▸ **Quoted passage**
......
So why did I put scare quotes around "observable behaviour"? Because that phrase turns out to be a term of art: it has a very specific meaning, separate from its normal English meaning. The reason for this is important: from the perspective of the CPU, all behaviour is observable behaviour. Any change, even reordering two independent instructions, is observable. It's observable to you too: you can look at the binary and observe that it's different!

So language authors have to define what kinds of effects count as "observable behaviour". Some of these seem very natural to us as programmers because we're used to them: things like loop unrolling, constant-propagation, and other straightforward optimisations seem reasonable enough. Yes, technically if we tried to break on the specific instruction we were looking for, in debug mode that instruction would be there and in release mode it would not, but we generally forgive the compiler for this.
......
▸ **What to work on**
**A.** Retype, word for word, the stretch of the passage on observable behavior from "So language authors" through "compiler for this.".
**B.** List every specific code transformation that the passage on observable behavior names by name.
**C.** Carry on the passage on observable behavior from where it stops.
The records are not needed.

▸ **Excerpted data**
......
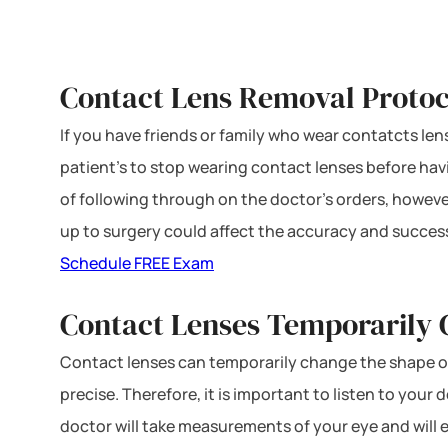
Contact Lens Removal Protoc
If you have friends or family who wear contatcts le
patient’s to stop wearing contact lenses before ha
of following through on the doctor’s orders, however
up to surgery could affect the accuracy and succes
Schedule FREE Exam
Contact Lenses Temporarily
Contact lenses can temporarily change the shape o
precise. Therefore, it is important to listen to you
doctor will take measurements of your eye and will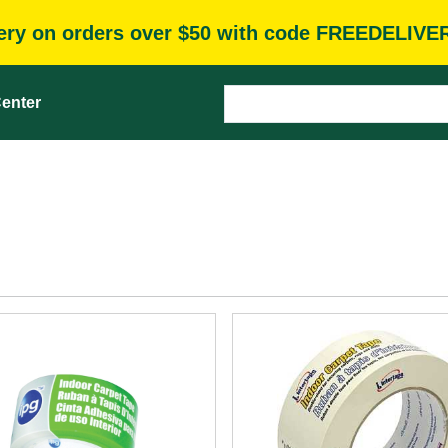
very on orders over $50 with code FREEDELIVE
enter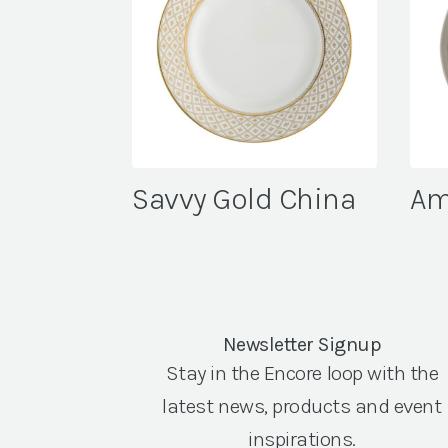
Savvy Gold China
Am
Newsletter Signup
Stay in the Encore loop with the
latest news, products and event
inspirations.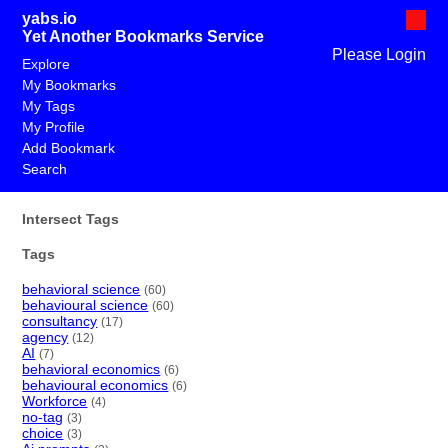
yabs.io
Yet Another Bookmarks Service
Please Login
Explore
My Bookmarks
My Tags
My Profile
Add Bookmark
Search
Intersect Tags
Tags
behavioral science
(60)
behavioural science
(60)
consultancy
(17)
agency
(12)
AI
(7)
behavioral economics
(6)
behavioural economics
(6)
Workforce
(4)
no-tag
(3)
choice
(3)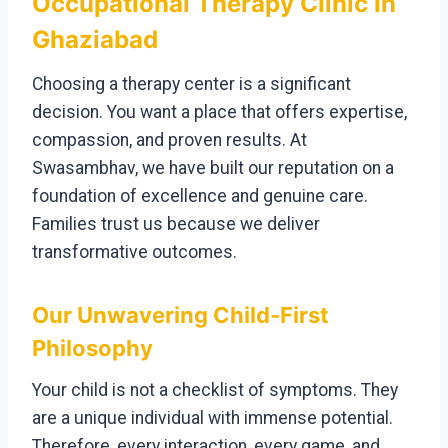
Occupational Therapy Clinic in
Ghaziabad
Choosing a therapy center is a significant
decision. You want a place that offers expertise,
compassion, and proven results. At
Swasambhav, we have built our reputation on a
foundation of excellence and genuine care.
Families trust us because we deliver
transformative outcomes.
Our Unwavering Child-First
Philosophy
Your child is not a checklist of symptoms. They
are a unique individual with immense potential.
Therefore, every interaction, every game, and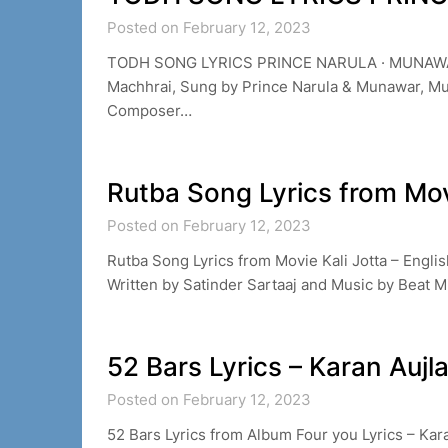
Posted on February 12, 2023
TODH SONG LYRICS PRINCE NARULA · MUNAWAR 
Machhrai, Sung by Prince Narula & Munawar, Mu
Composer…
Rutba Song Lyrics from Mov
Posted on February 12, 2023
Rutba Song Lyrics from Movie Kali Jotta – Englis
Written by Satinder Sartaaj and Music by Beat M
52 Bars Lyrics – Karan Aujl
Posted on February 12, 2023
52 Bars Lyrics from Album Four you Lyrics – Kar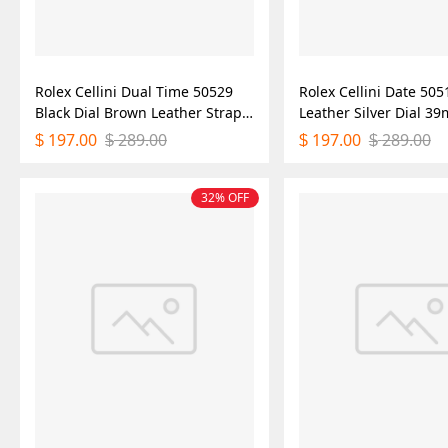
Rolex Cellini Dual Time 50529
Rolex Cellini Date 505
Black Dial Brown Leather Strap
Leather Silver Dial 
39mm Mens Replica Watch
Replica Watch
197.00
289.00
197.00
289.00
$
$
$
$
32% OFF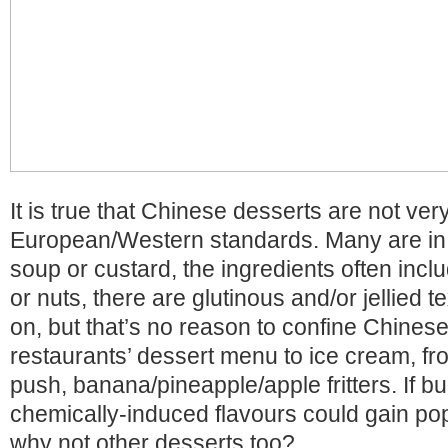
It is true that Chinese desserts are not ve
European/Western standards. Many are in
soup or custard, the ingredients often inc
or nuts, there are glutinous and/or jellied 
on, but that’s no reason to confine Chinese
restaurants’ dessert menu to ice cream, fro
push, banana/pineapple/apple fritters. If b
chemically-induced flavours could gain pop
why not other desserts too?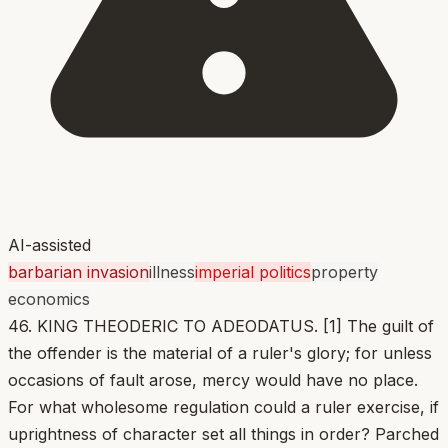
AI-assisted
barbarian invasion
illness
imperial politics
property
economics
46. KING THEODERIC TO ADEODATUS. [1] The guilt of
the offender is the material of a ruler's glory; for unless
occasions of fault arose, mercy would have no place.
For what wholesome regulation could a ruler exercise, if
uprightness of character set all things in order? Parched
......
▸ **Responses**
**A.**
So language authors have to define what kinds of effects count as "observable behaviour". Some of these seem very natural to us as programmers because we're used to them: things like loop unrolling, constant-propagation, and other straightforward optimisations seem reasonable enough. Yes, technically if we tried to break on the specific instruction we were looking for, in debug mode that instruction would be there and in release mode it would not, but we generally forgive the compiler for this.

**B.**
- Reordering two independent instructions
- Loop unrolling
- Constant-propagation

**C.**
But there are other things that might feel more observable to us, but the compiler does not consider observable. One of these is some kinds of function calls. What function calls a given program makes, in what order, is not in and of itself considered observable behaviour. This is why the compiler is allowed to insert a call to memset in my code, even though I didn't call it: not calling memset is not an observable behaviour of my program.

Similarly, the compiler is allowed to not call functions it doesn't need to. For example, consider this code:

int clear_value(void) {
    return 0;
}

void clear(char *buf, int len) {
    int value = clear_value();
    for (int i = 0; i < len; i++) {
        buf[i] = value;
    }
}

In optimised builds, the call to clear_value simply never happens: if I added a breakpoint on all calls to clear_value, I'd get different results in debug and release builds.

For completeness, what counts as "observable behaviour"? It varies by language, but it generally includes I/O: the same data must be written into files, and the same I/O ordering must occur (that is, it's not acceptable to swap the order of a read and a write). Similarly, anything that does (or may do) any of those things also exhibits observable behaviour. In general, if a compiler can't see into the body of a function (e.g. because it's defined in a separate library), it must be assumed to do one of those things and so the call must remain.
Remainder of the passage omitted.